Elon Musk's new idea: Nuke Mars

Story highlights

  • Elon Musk tells Stephen Colbert that nuclear bombs could bring about Mars climate change
  • Scientists are not pleased with the idea

(CNN)Never let it be said that Elon Musk isn't full of ideas.

The man who gave us the Tesla electric car, who has big plans for his SpaceX rocket company and who has proposed the tantalizing Hyperloop dropped another bomb during his appearance on "The Late Show with Stephen Colbert" on Wednesday.
    Almost literally.
    Musk, a proponent of traveling to Mars, noted that the Red Planet is currently a "fixer-upper" but could be made habitable for humans.
    "First, you're going to have to live in transparent domes, but eventually, you can transform Mars into an Earth-like planet. You can warm it up," he said.
    The warming could happen quickly or slowly, he added. The quick way?
    "Drop thermonuclear weapons over the poles," Musk said.
    Colbert, who had been trying to figure out whether Musk was a superhero or supervillain, decided on the latter after the exchange -- an opinion echoed, tongue in cheek, on social media.
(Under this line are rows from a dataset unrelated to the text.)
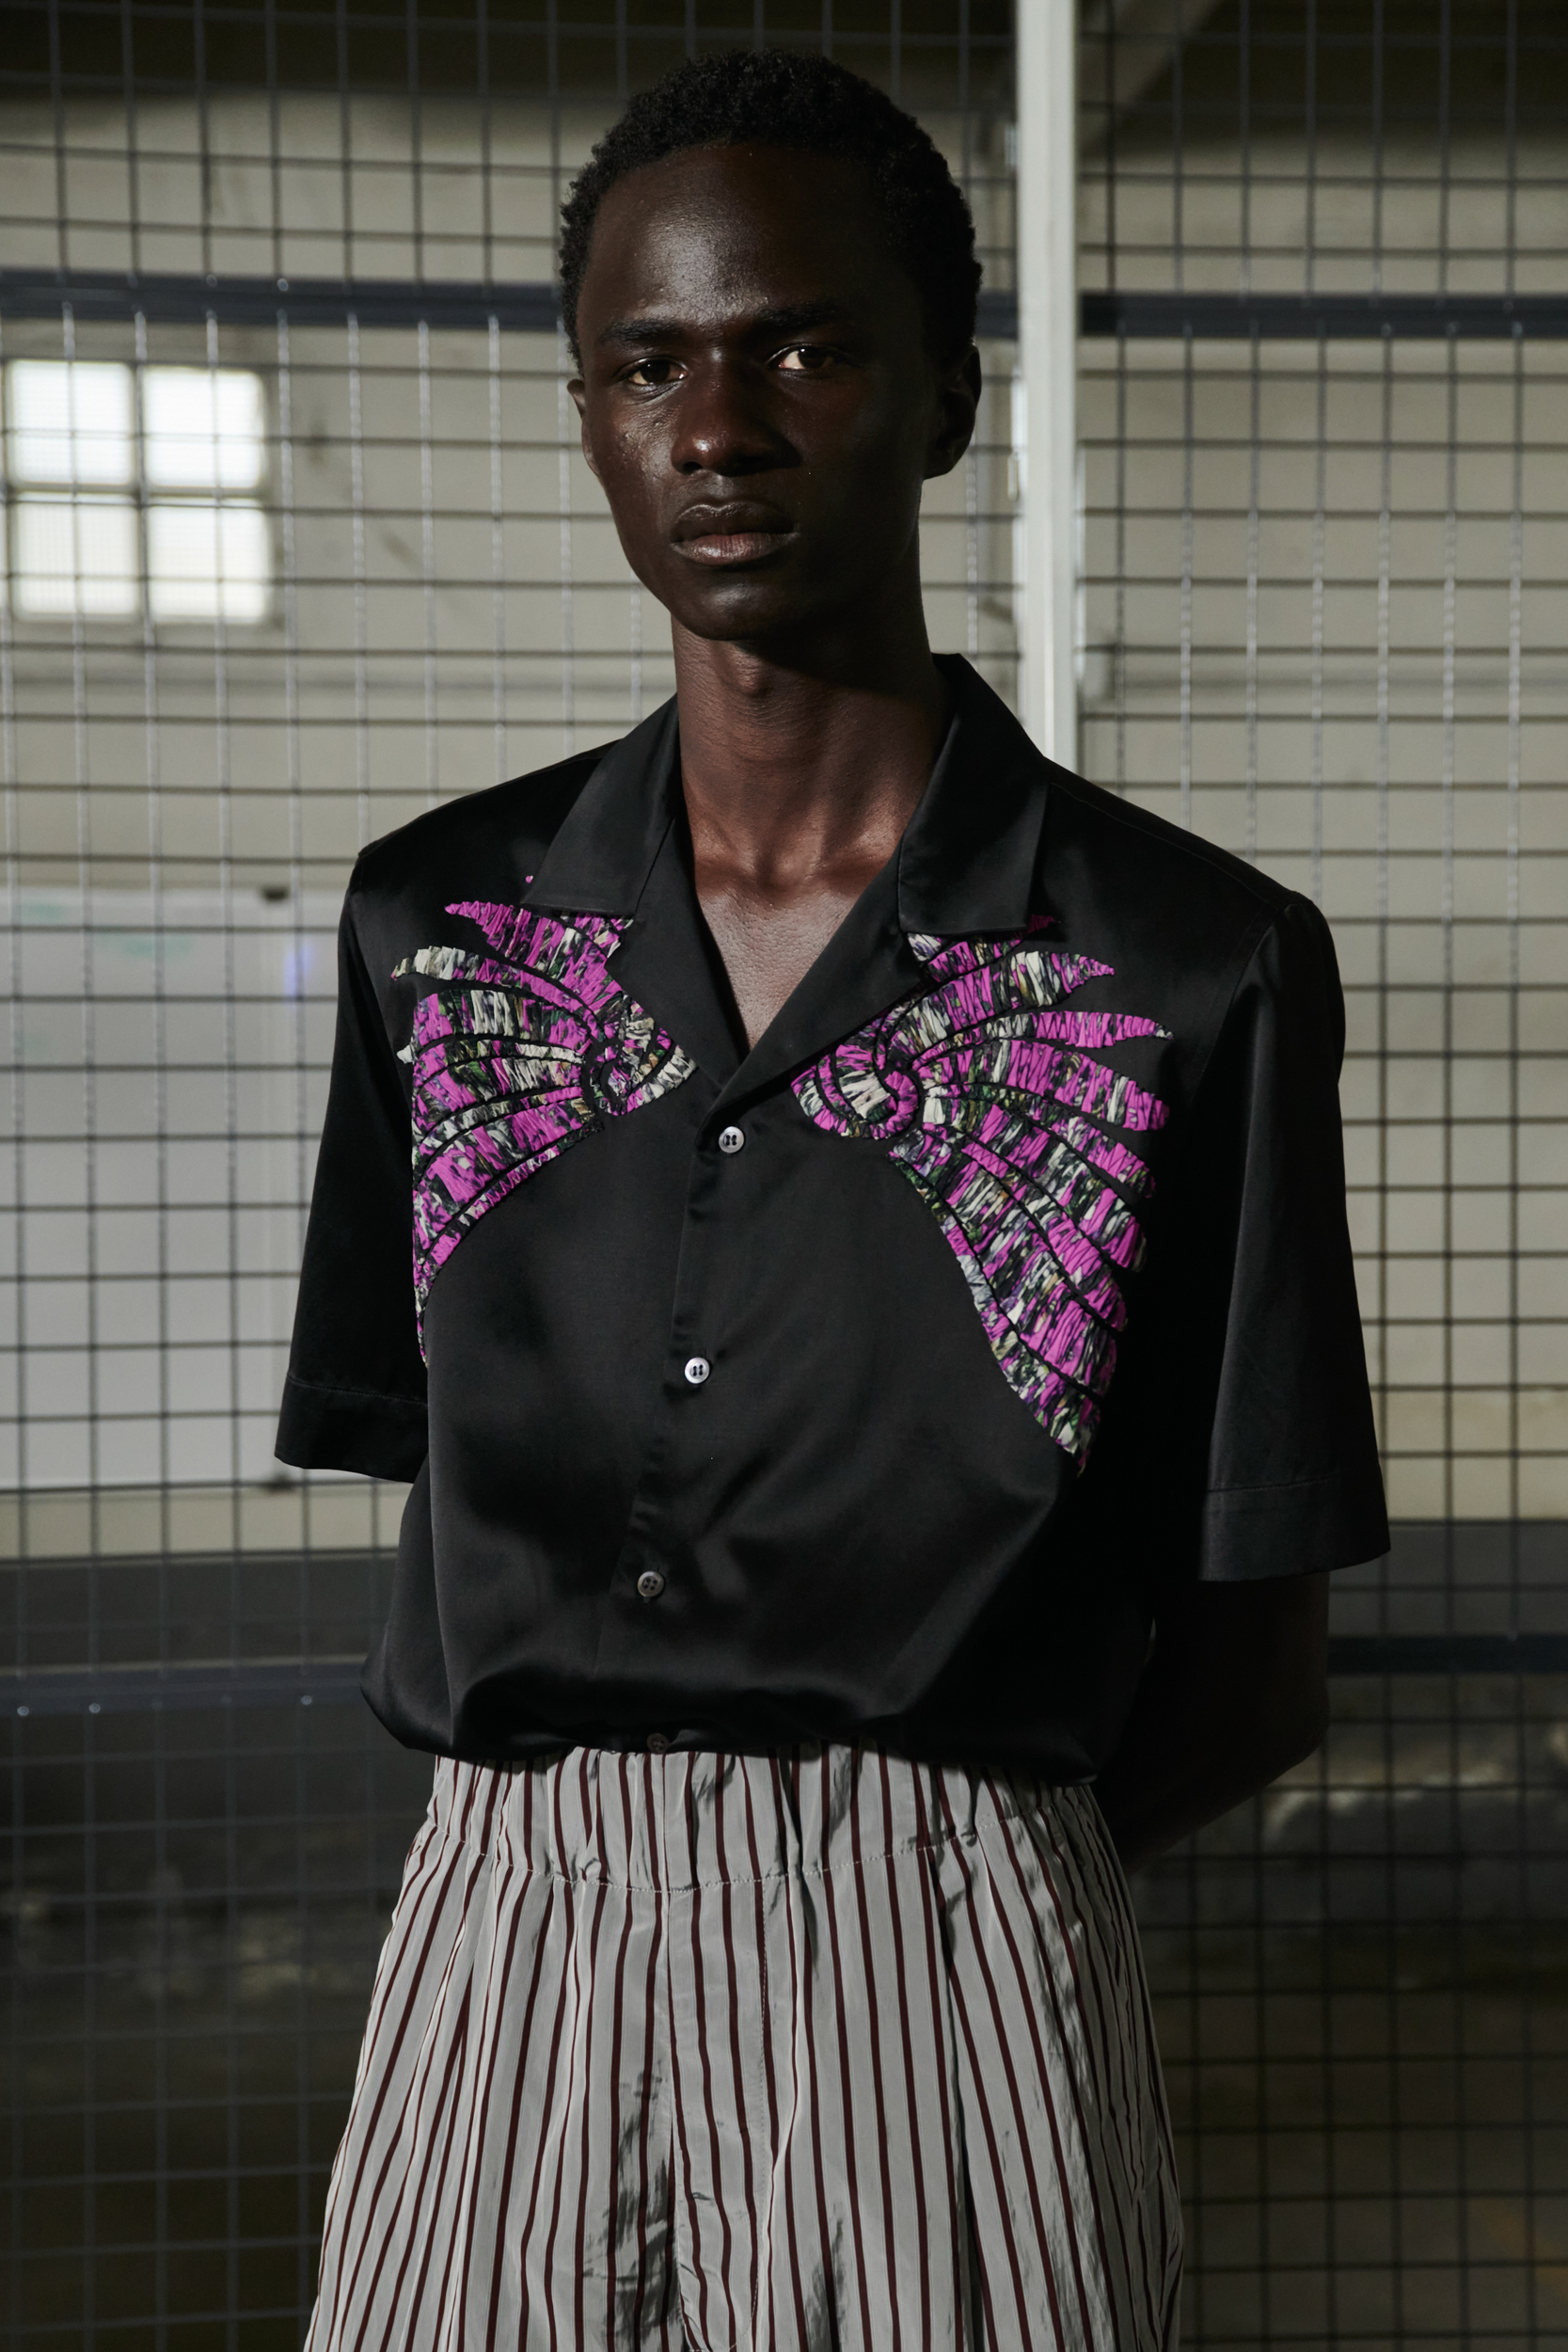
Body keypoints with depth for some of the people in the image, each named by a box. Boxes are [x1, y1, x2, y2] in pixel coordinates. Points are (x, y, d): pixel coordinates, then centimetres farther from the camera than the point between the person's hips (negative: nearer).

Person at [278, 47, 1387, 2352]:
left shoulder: (1200, 969, -5)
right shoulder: (437, 921, 6)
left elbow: (1250, 1669, 0)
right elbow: (441, 1491, 12)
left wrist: (929, 1881, -4)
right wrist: (584, 1853, 2)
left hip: (947, 1988, -2)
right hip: (501, 1967, 3)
    Is Musk's plan feasible? Scientists were skeptical.
    "It seems possible to make it Earthlike, but there's a lot of barriers to overcome," University of Colorado atmospheric and ocean sciences professor Brian Toon told the Los Angeles Times. "Blowing up bombs is not a good one."
    In a statement to the Los Angeles paper, NASA took the high road.
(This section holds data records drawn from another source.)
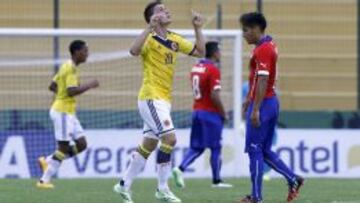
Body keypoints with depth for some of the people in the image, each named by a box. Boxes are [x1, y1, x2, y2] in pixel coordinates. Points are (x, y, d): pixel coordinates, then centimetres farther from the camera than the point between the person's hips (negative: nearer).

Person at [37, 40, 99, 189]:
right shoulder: (71, 69, -15)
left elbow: (52, 86, 20)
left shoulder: (67, 67, 15)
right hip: (63, 112, -10)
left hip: (68, 112, 10)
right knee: (64, 147, -6)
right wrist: (89, 86, -17)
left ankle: (47, 161, 13)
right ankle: (45, 180, -1)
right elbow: (72, 91, -26)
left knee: (81, 145, 7)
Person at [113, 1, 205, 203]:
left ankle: (124, 185, 22)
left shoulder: (175, 40, 11)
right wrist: (150, 27, -35)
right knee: (169, 138, -16)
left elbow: (200, 52, 15)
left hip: (164, 99, 8)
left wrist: (198, 28, 7)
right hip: (151, 97, -8)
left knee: (149, 145, 12)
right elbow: (134, 50, -32)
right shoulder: (150, 39, -11)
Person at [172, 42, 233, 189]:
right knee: (215, 148, 4)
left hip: (197, 111, 7)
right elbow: (214, 96, -20)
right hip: (210, 113, -7)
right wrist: (223, 114, -8)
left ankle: (180, 168, -8)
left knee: (196, 147, 11)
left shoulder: (196, 68, 10)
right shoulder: (213, 70, -14)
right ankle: (216, 180, 9)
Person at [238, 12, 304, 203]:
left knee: (254, 150, -4)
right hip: (271, 102, 10)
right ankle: (293, 179, 11)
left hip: (263, 103, -10)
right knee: (265, 151, 15)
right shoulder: (269, 46, 14)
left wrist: (255, 109, -23)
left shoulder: (262, 50, -17)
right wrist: (249, 100, 26)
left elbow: (262, 81, -22)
    "We are also committed to promoting exploration of the solar system in a way that protects explored environments as they exist in their natural state," the space agency said.
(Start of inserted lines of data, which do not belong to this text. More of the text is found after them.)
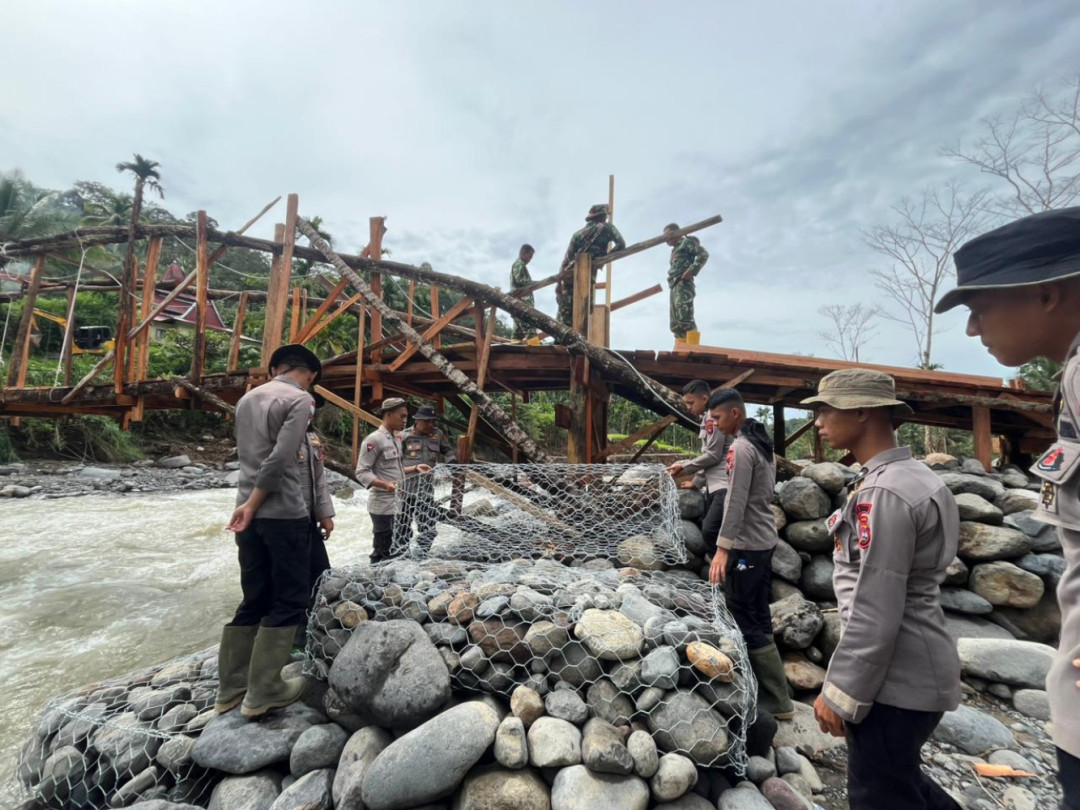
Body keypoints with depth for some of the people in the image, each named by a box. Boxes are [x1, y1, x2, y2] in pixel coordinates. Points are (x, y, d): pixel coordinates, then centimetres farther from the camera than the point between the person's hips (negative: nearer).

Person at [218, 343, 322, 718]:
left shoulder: (247, 398, 14)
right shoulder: (301, 400, -10)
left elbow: (248, 453, 20)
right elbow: (280, 459, -19)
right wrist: (253, 504, -12)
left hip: (251, 513, 8)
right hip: (285, 514, -7)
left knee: (255, 599, 16)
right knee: (288, 600, 5)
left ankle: (230, 687, 24)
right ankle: (263, 691, 11)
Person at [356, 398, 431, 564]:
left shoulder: (396, 439, 14)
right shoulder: (374, 439, -14)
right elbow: (361, 472, -17)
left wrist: (415, 468, 8)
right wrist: (385, 485, -30)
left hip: (398, 504, 9)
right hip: (383, 506, -9)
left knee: (396, 552, 16)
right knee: (384, 553, -4)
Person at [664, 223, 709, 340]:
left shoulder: (686, 242, 5)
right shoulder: (675, 249, 29)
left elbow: (704, 254, -9)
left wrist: (692, 271, -16)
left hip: (683, 285, -9)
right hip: (675, 287, 9)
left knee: (684, 319, -22)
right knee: (675, 323, 2)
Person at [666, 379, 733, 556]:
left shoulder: (712, 417, -11)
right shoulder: (707, 419, 20)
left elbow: (713, 456, -15)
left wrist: (684, 467, -7)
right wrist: (697, 482, 24)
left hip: (725, 485, -10)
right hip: (714, 485, 10)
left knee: (710, 530, -16)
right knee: (708, 530, 10)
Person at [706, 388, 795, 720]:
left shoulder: (741, 447, -18)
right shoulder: (763, 444, 12)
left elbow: (736, 503, -22)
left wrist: (723, 548, -20)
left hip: (746, 544, -10)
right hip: (765, 540, 10)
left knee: (744, 620, -1)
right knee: (758, 616, 16)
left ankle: (778, 701, 6)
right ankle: (769, 692, 25)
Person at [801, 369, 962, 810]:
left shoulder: (885, 492, -24)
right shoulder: (907, 477, 7)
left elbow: (876, 609, -24)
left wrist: (841, 690, -15)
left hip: (895, 678, -9)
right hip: (908, 671, 9)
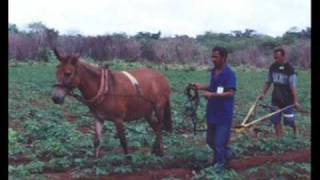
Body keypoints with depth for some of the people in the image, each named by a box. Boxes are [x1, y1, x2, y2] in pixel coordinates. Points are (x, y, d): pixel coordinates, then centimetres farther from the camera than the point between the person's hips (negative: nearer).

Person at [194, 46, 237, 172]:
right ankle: (227, 153, 40)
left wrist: (212, 95, -29)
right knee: (210, 140, 18)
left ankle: (219, 166, 14)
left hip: (223, 115, -8)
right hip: (212, 113, 8)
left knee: (219, 143, -1)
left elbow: (231, 93, -24)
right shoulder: (213, 72, 8)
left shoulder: (229, 74, -16)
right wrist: (202, 87, 6)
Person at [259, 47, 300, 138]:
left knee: (289, 121, 3)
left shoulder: (290, 69, -14)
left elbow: (293, 86, -17)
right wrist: (263, 93, 7)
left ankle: (295, 134, 31)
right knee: (276, 121, 5)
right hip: (276, 99, 5)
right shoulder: (273, 67, 2)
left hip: (287, 100, -5)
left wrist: (296, 101, -23)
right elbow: (268, 82, 12)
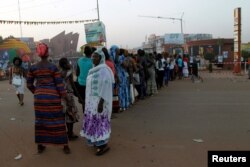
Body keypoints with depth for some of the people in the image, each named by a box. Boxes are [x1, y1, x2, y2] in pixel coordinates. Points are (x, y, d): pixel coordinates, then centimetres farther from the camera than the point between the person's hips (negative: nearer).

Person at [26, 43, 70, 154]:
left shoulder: (33, 67, 2)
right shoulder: (53, 67, -8)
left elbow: (29, 84, 8)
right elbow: (59, 84, -8)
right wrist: (65, 97, -1)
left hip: (39, 97, 3)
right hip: (53, 96, -3)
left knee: (40, 120, 14)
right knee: (58, 121, 5)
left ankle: (40, 146, 25)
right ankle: (65, 146, 13)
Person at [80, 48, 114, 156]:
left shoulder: (104, 70, -16)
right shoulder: (94, 69, 11)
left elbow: (106, 87, -21)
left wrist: (101, 102, -25)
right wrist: (88, 100, 18)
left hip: (99, 100, -9)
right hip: (92, 100, 9)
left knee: (99, 121, -4)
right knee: (94, 121, 14)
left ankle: (104, 145, 7)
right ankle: (98, 140, 27)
    And Michael Mann, director of the Earth System Science Center at Penn State University, told U.S. News that nuclear bombs come with their own problems.
    Instead of warming Mars, the explosions could cause nuclear winter, "wherein you generate so much dust and particles that they literally block out a significant portion of the incoming sunlight, cooling down the planet," he said.
    Musk, who told Colbert that he expects to be transporting NASA astronauts to the space station in two years, didn't address how he'd get the bombs from Earth to Mars, either -- which, given the occasional accidents involving rocketry, runs its own risks.
    Still, the mogul said he's only trying to come up with solutions.
    "I'm trying to do useful things," he told Colbert.